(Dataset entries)
· · · · ·

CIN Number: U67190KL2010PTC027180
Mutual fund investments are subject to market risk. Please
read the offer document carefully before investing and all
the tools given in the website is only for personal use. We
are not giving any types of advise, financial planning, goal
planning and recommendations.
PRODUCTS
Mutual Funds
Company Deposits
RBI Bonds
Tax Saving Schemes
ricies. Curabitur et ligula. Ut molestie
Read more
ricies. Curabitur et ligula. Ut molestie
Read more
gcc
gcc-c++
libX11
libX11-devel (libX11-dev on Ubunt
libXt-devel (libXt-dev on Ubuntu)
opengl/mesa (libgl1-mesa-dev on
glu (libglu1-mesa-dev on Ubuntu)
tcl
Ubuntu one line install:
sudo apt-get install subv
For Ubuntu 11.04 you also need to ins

· · · · ·

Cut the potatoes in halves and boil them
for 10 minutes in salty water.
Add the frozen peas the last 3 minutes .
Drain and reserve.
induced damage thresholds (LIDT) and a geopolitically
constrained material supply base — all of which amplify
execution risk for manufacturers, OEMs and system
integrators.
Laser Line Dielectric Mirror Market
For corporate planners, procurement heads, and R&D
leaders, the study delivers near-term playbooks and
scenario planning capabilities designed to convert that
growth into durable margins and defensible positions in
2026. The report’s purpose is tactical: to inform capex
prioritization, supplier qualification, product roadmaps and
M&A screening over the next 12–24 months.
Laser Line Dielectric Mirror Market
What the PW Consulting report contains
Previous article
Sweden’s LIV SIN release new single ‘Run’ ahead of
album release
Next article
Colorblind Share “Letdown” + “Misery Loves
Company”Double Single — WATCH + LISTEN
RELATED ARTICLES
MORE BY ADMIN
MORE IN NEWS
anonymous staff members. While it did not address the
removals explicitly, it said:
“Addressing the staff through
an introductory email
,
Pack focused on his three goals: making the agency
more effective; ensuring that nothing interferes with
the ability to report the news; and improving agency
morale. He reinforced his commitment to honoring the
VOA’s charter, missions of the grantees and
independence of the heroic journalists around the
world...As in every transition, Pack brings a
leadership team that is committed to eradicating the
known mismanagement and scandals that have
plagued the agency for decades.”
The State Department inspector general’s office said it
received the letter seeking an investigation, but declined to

· · · · ·

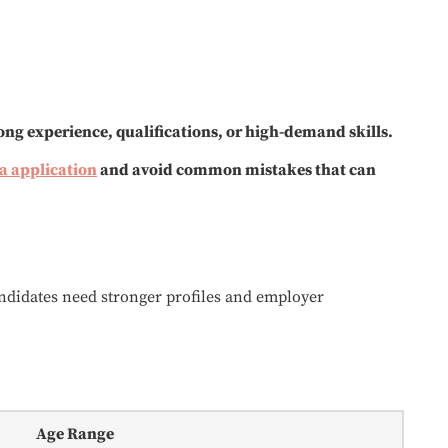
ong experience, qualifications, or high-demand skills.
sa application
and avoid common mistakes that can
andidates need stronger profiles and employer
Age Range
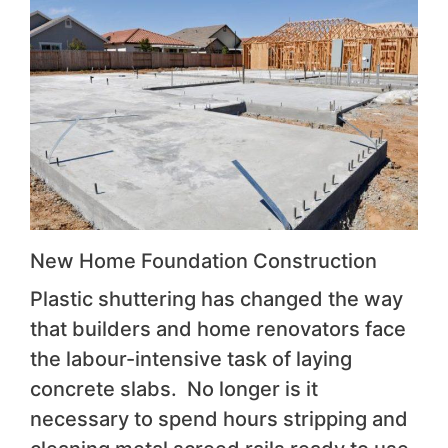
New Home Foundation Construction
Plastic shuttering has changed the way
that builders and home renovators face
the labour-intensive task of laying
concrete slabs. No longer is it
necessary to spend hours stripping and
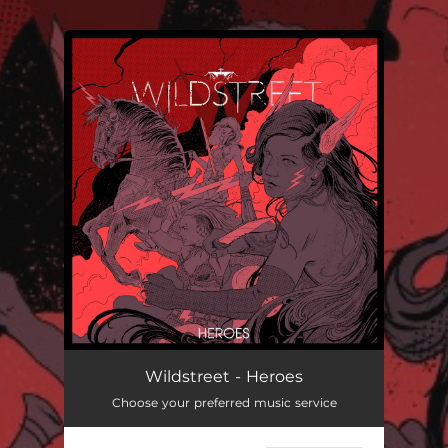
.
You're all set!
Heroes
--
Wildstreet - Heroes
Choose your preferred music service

· · · · ·

• **ASSIGNED TASK**: Copy the lines of the listing word for word, starting at the line that contains "CIN Number: U67190KL2010PTC027180" and stopping after the line that contains "opengl/mesa (libgl1-mesa-dev on".

• **EXPECTED ANSWER**:
CIN Number: U67190KL2010PTC027180
Mutual fund investments are subject to market risk. Please
read the offer document carefully before investing and all
the tools given in the website is only for personal use. We
are not giving any types of advise, financial planning, goal
planning and recommendations.
PRODUCTS
Mutual Funds
Company Deposits
RBI Bonds
Tax Saving Schemes
ricies. Curabitur et ligula. Ut molestie
Read more
ricies. Curabitur et ligula. Ut molestie
Read more
gcc
gcc-c++
libX11
libX11-devel (libX11-dev on Ubunt
libXt-devel (libXt-dev on Ubuntu)
opengl/mesa (libgl1-mesa-dev on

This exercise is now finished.